REQUIRED ACTION » This task calls for copying each line below that contains "read".

______________________________

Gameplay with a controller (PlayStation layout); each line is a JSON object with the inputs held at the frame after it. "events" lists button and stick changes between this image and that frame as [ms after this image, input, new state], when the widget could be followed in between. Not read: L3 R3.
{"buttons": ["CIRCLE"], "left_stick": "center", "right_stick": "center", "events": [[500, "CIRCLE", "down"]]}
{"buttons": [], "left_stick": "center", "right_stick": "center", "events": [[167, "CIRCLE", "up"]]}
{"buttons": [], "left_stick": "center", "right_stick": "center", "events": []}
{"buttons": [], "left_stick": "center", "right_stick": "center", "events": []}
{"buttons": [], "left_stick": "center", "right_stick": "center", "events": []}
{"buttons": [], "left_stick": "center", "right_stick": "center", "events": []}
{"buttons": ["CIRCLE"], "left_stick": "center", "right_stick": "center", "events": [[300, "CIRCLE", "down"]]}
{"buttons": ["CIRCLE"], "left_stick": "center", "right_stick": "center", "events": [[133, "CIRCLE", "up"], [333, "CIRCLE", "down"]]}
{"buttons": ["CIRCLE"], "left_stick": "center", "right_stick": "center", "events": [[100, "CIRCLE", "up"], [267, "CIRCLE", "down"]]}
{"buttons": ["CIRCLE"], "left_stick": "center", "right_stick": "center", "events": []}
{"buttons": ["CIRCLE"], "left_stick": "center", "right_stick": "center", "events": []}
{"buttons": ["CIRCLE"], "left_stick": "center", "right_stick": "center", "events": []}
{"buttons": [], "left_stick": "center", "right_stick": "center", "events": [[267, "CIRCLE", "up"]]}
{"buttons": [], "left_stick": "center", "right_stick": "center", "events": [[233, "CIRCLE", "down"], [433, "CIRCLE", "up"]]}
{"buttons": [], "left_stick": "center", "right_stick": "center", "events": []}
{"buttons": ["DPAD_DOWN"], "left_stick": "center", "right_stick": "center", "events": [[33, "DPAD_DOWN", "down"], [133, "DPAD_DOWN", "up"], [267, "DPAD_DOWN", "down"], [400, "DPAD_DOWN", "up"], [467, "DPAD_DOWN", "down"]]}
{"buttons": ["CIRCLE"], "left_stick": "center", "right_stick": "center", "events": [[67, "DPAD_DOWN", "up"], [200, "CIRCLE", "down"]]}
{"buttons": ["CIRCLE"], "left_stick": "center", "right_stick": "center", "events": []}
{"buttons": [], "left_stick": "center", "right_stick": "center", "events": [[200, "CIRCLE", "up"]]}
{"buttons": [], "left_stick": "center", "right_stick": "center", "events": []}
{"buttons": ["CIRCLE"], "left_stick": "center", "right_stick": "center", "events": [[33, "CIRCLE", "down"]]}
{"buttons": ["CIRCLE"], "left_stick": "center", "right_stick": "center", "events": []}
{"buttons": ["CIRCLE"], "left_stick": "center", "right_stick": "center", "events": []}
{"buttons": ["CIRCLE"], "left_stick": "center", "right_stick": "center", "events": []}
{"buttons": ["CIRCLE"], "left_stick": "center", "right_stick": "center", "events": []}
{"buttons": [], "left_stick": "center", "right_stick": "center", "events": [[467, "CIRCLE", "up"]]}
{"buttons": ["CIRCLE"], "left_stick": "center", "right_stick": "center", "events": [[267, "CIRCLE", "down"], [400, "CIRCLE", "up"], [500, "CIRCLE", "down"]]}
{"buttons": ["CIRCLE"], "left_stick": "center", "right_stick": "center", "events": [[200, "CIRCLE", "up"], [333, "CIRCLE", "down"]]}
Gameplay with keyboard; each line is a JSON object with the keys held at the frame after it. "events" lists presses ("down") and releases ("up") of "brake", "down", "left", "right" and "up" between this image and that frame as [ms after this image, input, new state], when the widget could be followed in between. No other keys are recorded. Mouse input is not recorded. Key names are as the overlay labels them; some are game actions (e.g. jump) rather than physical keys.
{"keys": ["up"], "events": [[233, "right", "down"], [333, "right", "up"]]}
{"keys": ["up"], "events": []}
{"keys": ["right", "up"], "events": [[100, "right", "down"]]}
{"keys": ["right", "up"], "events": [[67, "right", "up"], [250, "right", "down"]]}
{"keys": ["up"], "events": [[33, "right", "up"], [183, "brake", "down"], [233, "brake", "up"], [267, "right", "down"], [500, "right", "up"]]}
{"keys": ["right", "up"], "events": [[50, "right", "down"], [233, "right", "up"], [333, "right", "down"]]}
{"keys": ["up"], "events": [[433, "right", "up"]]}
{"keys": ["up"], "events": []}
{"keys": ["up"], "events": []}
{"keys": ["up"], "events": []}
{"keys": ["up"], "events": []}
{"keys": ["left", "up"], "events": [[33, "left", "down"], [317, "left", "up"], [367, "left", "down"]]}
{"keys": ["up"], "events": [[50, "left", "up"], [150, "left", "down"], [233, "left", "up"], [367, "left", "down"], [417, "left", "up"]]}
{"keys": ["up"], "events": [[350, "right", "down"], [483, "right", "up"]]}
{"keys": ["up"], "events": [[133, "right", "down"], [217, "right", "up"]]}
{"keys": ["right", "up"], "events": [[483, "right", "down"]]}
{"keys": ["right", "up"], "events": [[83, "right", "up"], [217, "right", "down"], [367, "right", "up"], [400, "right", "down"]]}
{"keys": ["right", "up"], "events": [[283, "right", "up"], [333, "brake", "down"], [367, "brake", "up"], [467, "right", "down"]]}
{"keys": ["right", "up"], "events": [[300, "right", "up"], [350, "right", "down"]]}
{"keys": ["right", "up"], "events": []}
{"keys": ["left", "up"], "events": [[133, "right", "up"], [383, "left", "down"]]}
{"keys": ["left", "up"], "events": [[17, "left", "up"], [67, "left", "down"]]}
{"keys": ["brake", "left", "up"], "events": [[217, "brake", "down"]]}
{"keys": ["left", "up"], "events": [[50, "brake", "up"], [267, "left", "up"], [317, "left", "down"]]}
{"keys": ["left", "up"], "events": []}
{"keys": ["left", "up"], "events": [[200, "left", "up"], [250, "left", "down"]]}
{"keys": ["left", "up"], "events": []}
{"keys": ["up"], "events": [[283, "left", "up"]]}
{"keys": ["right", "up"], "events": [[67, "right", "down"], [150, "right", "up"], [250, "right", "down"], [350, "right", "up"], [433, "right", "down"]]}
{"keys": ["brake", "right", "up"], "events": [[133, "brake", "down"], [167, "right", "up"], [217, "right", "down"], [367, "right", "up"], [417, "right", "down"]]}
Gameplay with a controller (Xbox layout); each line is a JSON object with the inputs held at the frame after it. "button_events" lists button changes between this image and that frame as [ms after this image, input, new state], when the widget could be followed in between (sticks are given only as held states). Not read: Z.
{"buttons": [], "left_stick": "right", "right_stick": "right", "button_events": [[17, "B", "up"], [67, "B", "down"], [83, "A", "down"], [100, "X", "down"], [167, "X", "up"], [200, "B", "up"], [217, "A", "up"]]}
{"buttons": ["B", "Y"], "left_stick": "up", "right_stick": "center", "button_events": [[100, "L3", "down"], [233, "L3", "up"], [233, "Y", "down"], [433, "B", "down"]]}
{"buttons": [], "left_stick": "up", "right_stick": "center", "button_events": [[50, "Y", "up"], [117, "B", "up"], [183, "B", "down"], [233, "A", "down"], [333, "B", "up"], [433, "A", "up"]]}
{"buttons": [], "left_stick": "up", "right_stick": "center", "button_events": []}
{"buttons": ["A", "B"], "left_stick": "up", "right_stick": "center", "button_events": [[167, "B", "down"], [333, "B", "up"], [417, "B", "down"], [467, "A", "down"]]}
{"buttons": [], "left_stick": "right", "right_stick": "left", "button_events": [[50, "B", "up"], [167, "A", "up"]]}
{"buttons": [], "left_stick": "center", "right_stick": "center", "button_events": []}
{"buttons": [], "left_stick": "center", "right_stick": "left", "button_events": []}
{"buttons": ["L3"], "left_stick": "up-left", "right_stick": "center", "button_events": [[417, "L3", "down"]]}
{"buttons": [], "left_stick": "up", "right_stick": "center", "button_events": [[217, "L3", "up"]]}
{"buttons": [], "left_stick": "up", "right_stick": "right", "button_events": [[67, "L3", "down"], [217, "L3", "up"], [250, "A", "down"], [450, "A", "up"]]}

______________________________

SOLUTION »
Gameplay with a controller (PlayStation layout); each line is a JSON object with the inputs held at the frame after it. "events" lists button and stick changes between this image and that frame as [ms after this image, input, new state], when the widget could be followed in between. Not read: L3 R3.
Gameplay with a controller (Xbox layout); each line is a JSON object with the inputs held at the frame after it. "button_events" lists button changes between this image and that frame as [ms after this image, input, new state], when the widget could be followed in between (sticks are given only as held states). Not read: Z.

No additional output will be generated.